Exercise details — Please copy, word for word, the lines in the material below from the line with "seeing a difference" to the line with "2 people like this", including both of those lines.

Dataset records —
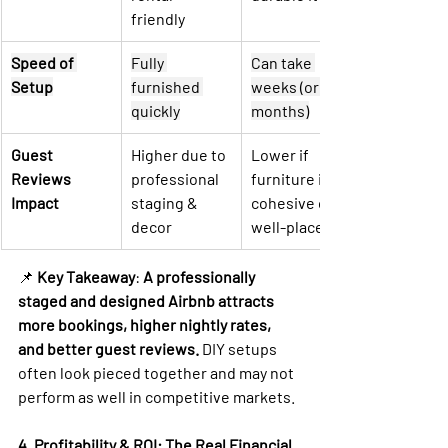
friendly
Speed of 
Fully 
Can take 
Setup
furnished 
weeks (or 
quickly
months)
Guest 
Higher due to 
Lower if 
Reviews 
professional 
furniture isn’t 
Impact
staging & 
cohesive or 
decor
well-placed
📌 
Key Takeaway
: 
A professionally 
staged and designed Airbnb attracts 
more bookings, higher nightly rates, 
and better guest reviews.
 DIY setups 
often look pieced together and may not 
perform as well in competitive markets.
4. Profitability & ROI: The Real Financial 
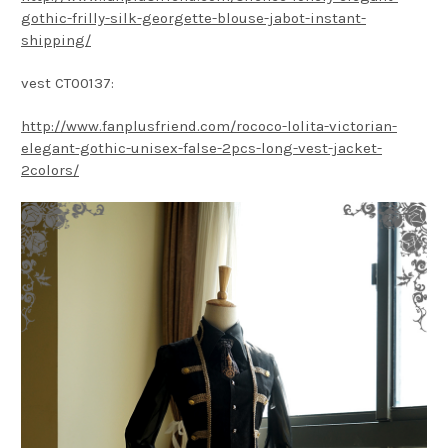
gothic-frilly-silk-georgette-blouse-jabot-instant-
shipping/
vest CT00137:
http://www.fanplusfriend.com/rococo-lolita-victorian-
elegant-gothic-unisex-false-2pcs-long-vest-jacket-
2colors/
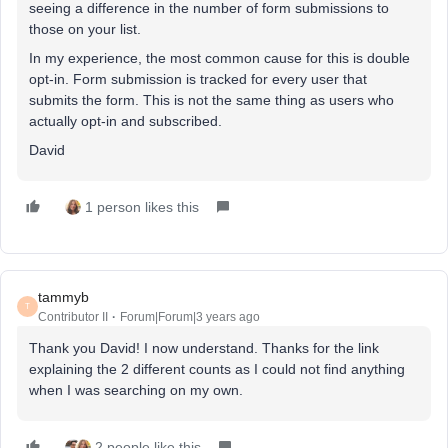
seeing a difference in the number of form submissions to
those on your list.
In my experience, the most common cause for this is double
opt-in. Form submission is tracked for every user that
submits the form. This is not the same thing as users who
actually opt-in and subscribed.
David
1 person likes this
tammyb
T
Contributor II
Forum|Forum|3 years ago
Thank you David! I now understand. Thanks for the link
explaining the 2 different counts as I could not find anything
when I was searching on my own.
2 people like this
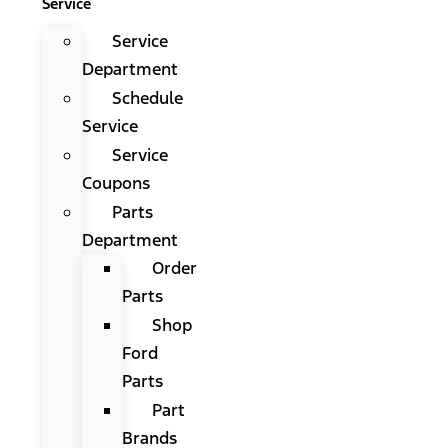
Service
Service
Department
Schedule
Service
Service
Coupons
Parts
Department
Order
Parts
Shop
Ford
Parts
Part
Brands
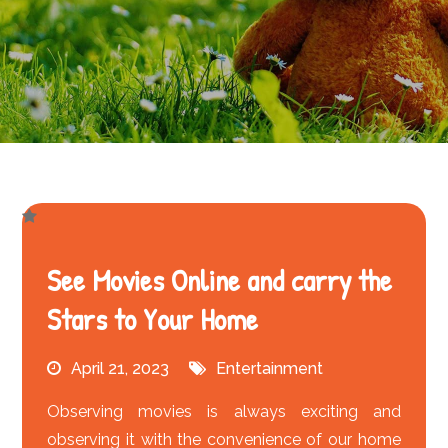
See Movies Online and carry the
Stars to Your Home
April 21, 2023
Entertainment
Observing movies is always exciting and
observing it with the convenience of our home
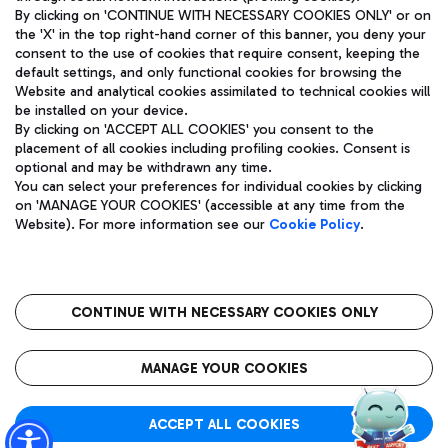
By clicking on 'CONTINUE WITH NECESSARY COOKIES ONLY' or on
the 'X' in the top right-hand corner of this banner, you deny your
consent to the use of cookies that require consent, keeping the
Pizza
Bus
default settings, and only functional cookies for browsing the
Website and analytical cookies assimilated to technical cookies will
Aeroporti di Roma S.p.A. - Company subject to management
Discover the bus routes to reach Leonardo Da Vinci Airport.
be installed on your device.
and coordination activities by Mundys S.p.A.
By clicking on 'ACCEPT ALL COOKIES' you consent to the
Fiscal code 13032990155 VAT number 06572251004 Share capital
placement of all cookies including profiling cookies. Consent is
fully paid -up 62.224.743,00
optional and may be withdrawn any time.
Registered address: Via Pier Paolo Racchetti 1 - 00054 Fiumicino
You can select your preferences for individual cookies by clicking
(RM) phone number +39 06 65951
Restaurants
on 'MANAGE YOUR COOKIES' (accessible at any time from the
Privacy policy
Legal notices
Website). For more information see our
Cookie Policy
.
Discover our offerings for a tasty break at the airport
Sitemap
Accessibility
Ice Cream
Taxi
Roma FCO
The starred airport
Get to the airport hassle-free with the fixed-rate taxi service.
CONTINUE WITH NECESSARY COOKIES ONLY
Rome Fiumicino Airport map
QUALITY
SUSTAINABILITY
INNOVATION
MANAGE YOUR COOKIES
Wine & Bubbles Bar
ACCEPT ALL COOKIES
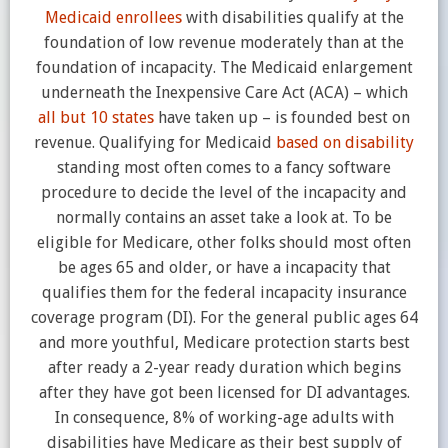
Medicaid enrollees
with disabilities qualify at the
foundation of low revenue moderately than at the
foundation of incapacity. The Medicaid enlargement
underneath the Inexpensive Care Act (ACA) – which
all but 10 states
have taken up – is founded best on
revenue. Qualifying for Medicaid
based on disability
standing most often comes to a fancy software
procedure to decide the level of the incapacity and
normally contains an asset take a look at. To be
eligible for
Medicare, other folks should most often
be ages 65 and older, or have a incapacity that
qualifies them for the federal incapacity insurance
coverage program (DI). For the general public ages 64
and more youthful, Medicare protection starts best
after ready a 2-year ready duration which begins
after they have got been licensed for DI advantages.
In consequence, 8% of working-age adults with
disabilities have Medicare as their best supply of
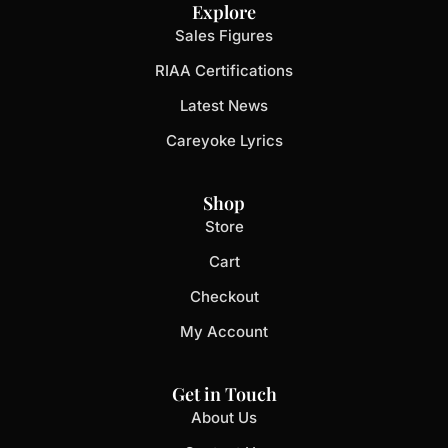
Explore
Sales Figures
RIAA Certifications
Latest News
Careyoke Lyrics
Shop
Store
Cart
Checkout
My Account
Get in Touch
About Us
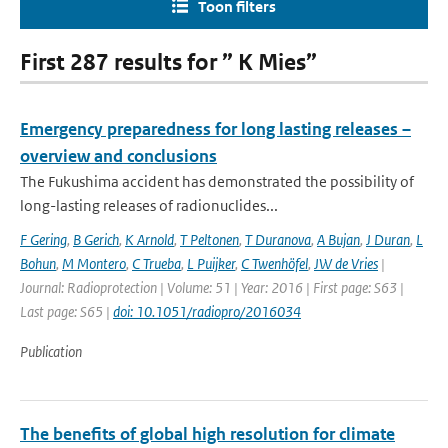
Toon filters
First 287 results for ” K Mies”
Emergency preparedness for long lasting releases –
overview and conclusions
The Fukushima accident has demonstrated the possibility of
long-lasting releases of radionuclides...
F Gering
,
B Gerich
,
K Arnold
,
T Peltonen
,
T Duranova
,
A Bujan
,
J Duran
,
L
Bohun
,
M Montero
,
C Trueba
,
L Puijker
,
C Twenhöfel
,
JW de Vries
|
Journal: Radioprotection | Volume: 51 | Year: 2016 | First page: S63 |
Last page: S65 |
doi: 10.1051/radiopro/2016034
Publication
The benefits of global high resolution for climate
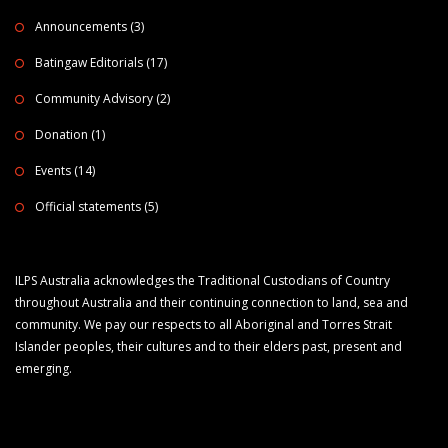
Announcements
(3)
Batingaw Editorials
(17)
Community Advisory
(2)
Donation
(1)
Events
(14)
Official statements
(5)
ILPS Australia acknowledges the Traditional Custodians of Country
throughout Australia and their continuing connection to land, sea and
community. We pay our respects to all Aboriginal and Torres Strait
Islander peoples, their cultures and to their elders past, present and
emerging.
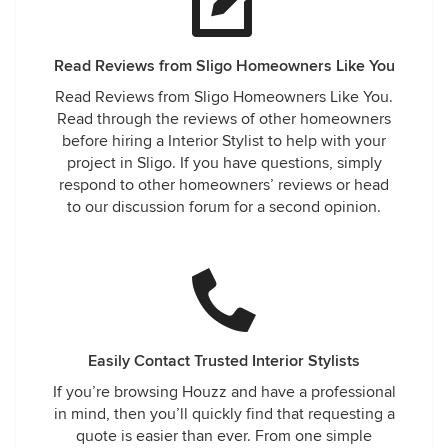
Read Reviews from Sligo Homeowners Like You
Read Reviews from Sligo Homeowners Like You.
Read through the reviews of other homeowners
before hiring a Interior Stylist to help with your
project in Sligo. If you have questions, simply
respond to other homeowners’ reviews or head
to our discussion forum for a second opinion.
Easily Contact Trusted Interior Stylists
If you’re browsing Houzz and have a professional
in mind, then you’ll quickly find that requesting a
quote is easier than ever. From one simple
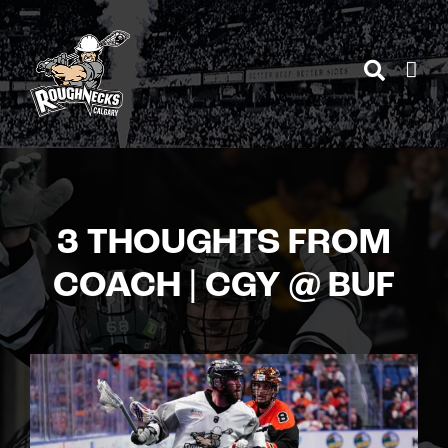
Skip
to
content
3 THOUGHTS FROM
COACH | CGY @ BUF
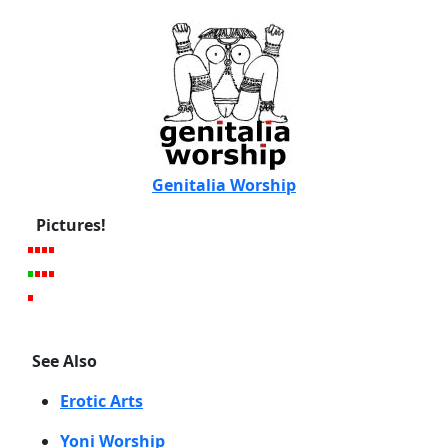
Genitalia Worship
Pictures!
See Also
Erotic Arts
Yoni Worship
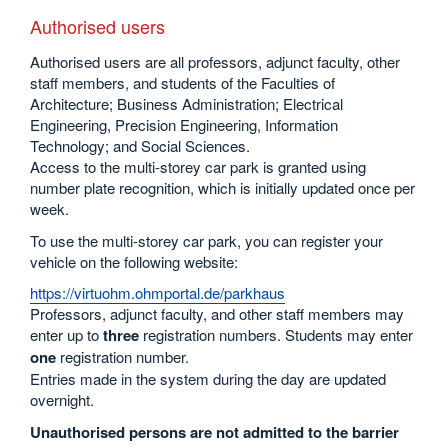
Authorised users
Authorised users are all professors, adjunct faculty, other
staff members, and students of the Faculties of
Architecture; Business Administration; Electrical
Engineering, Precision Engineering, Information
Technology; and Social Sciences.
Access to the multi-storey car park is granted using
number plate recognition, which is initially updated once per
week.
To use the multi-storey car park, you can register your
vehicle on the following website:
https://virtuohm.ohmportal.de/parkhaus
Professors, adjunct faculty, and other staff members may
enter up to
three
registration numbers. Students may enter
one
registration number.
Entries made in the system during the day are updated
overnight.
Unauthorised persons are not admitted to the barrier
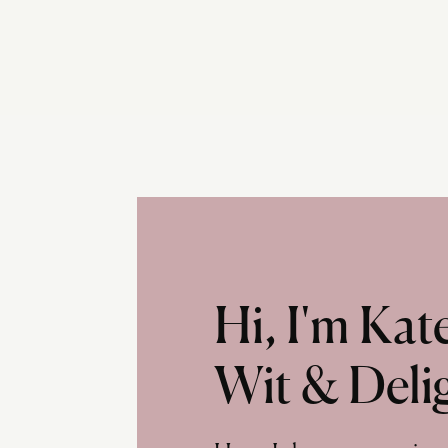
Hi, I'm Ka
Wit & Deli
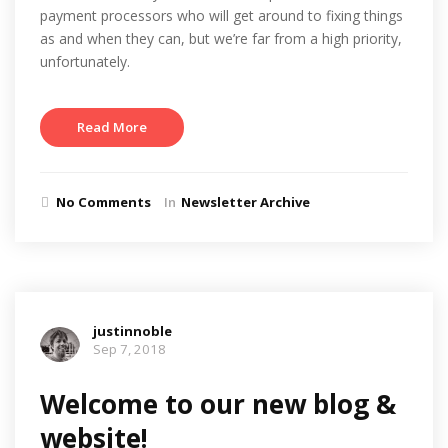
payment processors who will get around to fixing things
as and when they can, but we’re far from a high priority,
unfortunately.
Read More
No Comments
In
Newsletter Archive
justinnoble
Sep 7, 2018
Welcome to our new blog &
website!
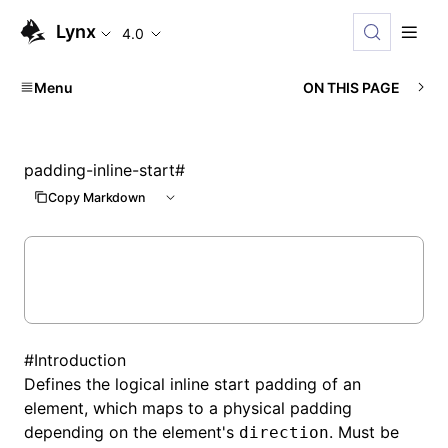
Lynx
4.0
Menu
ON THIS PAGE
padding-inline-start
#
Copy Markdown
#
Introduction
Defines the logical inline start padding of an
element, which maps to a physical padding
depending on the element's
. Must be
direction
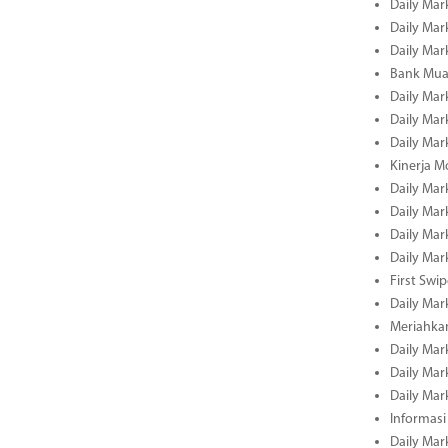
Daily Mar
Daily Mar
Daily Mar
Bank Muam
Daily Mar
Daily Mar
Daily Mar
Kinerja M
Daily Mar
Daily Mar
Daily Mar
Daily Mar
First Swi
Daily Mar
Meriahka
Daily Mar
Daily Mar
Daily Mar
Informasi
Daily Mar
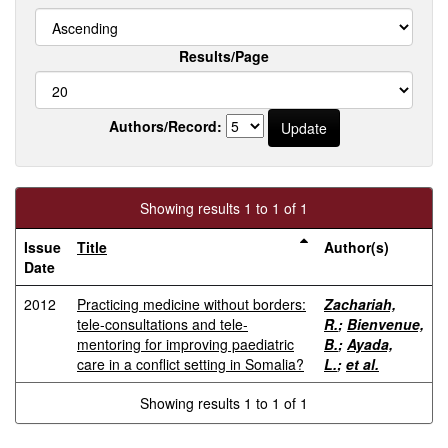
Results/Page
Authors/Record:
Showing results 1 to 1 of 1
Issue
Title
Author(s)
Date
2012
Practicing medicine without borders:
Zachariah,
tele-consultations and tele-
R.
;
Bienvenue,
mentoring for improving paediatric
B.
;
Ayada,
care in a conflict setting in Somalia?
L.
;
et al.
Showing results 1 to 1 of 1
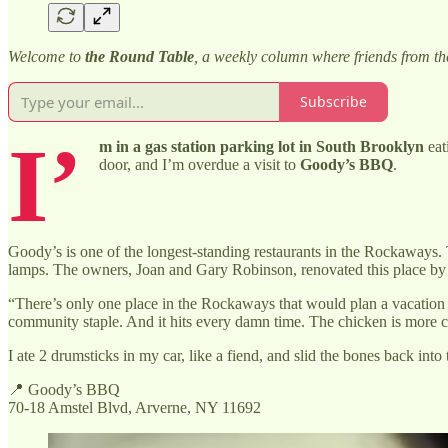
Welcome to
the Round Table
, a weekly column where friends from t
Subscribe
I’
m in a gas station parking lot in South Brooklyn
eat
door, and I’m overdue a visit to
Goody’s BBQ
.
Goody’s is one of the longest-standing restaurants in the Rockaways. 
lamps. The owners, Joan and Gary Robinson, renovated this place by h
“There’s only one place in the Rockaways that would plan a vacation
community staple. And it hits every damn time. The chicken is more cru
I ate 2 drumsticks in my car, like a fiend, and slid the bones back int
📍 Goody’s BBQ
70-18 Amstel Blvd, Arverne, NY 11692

Exercise result —
seeing a difference in the number of form submissions to
those on your list.
In my experience, the most common cause for this is double
opt-in. Form submission is tracked for every user that
submits the form. This is not the same thing as users who
actually opt-in and subscribed.
David
1 person likes this
tammyb
T
Contributor II
Forum|Forum|3 years ago
Thank you David! I now understand. Thanks for the link
explaining the 2 different counts as I could not find anything
when I was searching on my own.
2 people like this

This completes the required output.